Ensuite, l’affaire ROMMEL. Déjà dans les années 70, j’avais été interpellé à ce sujet. Le maréchal aurait fait ses études secondaires à l’athénée de Verviers, et l’on donnait son adresse, le témoignage de la servante et tout le reste. Armand CARABIN, dans Le Courrier et dans une brochure (Verviers vécu. Activités disparues. Souvenirs en vrac, 1985) se montrait extrêmement convaincant. Et pourtant…l’étude de la biographie du maréchal, une correspondance avec son fils, les recherches du préfet MATTHIEU à l’athénée montrent qu’il s’agit d’une légende, alimentée par la présence à Verviers d’une famille ROMMEL, tout autre, dont j’ai analysé ailleurs l’histoire dramatique (Pour en finir avec la légende des Rommel verviétois, bulletin d’information du CLHAM, juillet-septembre 2005 et Courrier des lecteurs, ibid., octobre-décembre 2006). Tant pis pour nous, ROMMEL n’a rien à voir avec Verviers. Mais aurait-ce été un honneur ? Le personnage, présenté facilement comme un opposant à Hitler, avait été tout d’abord un fidèle exécutant de sa politique.
Dans les polémiques concernant l’attitude du gouvernement belge de Londres face à l’annexion des Cantons de l’Est, la phrase qui condamne l’inertie gouvernementale est bien connue et répétée partout ou presque depuis 1945 : le gouvernement belge n’a protesté qu’une fois, et bien tard, en 1943, contre l’annexion de cette région. Désolé, le gouvernement belge n’a pas protesté. Et cela, je l’ai montré en fouillant dans les archives du conseil des ministres à Londres, dans les scripts d’émissions BBC et ailleurs. Dans les années 70, l’historien suisse Martin R. SCHARER, dont le livre continue à faire autorité ( Deutsche Annexionspolitik im Westen. Die Wiedereingliederung Eupen-Malmedys im zweiten Weltkrieg, Berne-Francfort, 1975), l’avait déjà laissé deviner. Pratiquement tous les auteurs et tous les documents officiels ont transmis cette erreur. La réalité est encore plus cruelle : le gouvernement Pierlot ne s’est jamais manifesté !
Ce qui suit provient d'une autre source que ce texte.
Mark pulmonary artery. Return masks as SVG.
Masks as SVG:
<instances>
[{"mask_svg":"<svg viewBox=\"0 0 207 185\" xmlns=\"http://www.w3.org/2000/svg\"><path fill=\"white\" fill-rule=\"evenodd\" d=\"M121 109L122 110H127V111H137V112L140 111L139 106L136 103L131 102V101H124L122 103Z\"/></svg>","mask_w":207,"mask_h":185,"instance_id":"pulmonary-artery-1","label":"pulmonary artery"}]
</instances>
Il y a enfin le cas GIRAUD (voir mon article dans Bulletin du CLHAM, janvier-mars 2009, p.74). Le général s’est enfui de la forteresse saxonne de Königstein en avril 1942, grâce à des complicités extérieures. On le retrouvera en Afrique du Nord, prenant le commandement après la mort de DARLAN. La question, c’est : par où est-il passé lors de son évasion ? A nouveau, l’imagination s’est donné libre cours. SCHARER lui-même (p.324-330) cite un rapport de la fédération de la résistance des Dix Communes, section de La Calamine (CEGES, Fonds Lejeune, AA756/128) selon lequel « A Henri-Chapelle, une famille belge héberge le général Giraud qui, après avoir franchi la frontière, se rend à Andrimont. » On ne saurait être plus précis ! Et Germaine DEMOULIN, dans son Journal, édité par Leo Wintgens (Montzen, 2006, p. 230), signale le passage du général à Baelen où il est resté quinze jours. Pierre STEPHANY n’est pas en reste et nous ressert l’épisode de Henri-Chapelle dans Des Belges très occupés. 1940-1945, Bruxelles, 2005, p. 80. Et pourtant, le livre écrit par GIRAUD lui-même (Mes Evasions, Paris, 1949) et l’ouvrage de Jacques GRANIER, Un Général disparu, Paris, 1971, nous donnent très clairement l’itinéraire de l’évadé : Königstein, Nuremberg, Stuttgart, Landau, Wissembourg, Strasbourg, Sélestat, Mulhouse, Ebourettes, Berne, Annemasse, Annecy, Lyon, Vichy. Conclusion, la folle du logis s’est encore déchaînée.
Bien entendu, on peut s’interroger sur l’origine de ces légendes.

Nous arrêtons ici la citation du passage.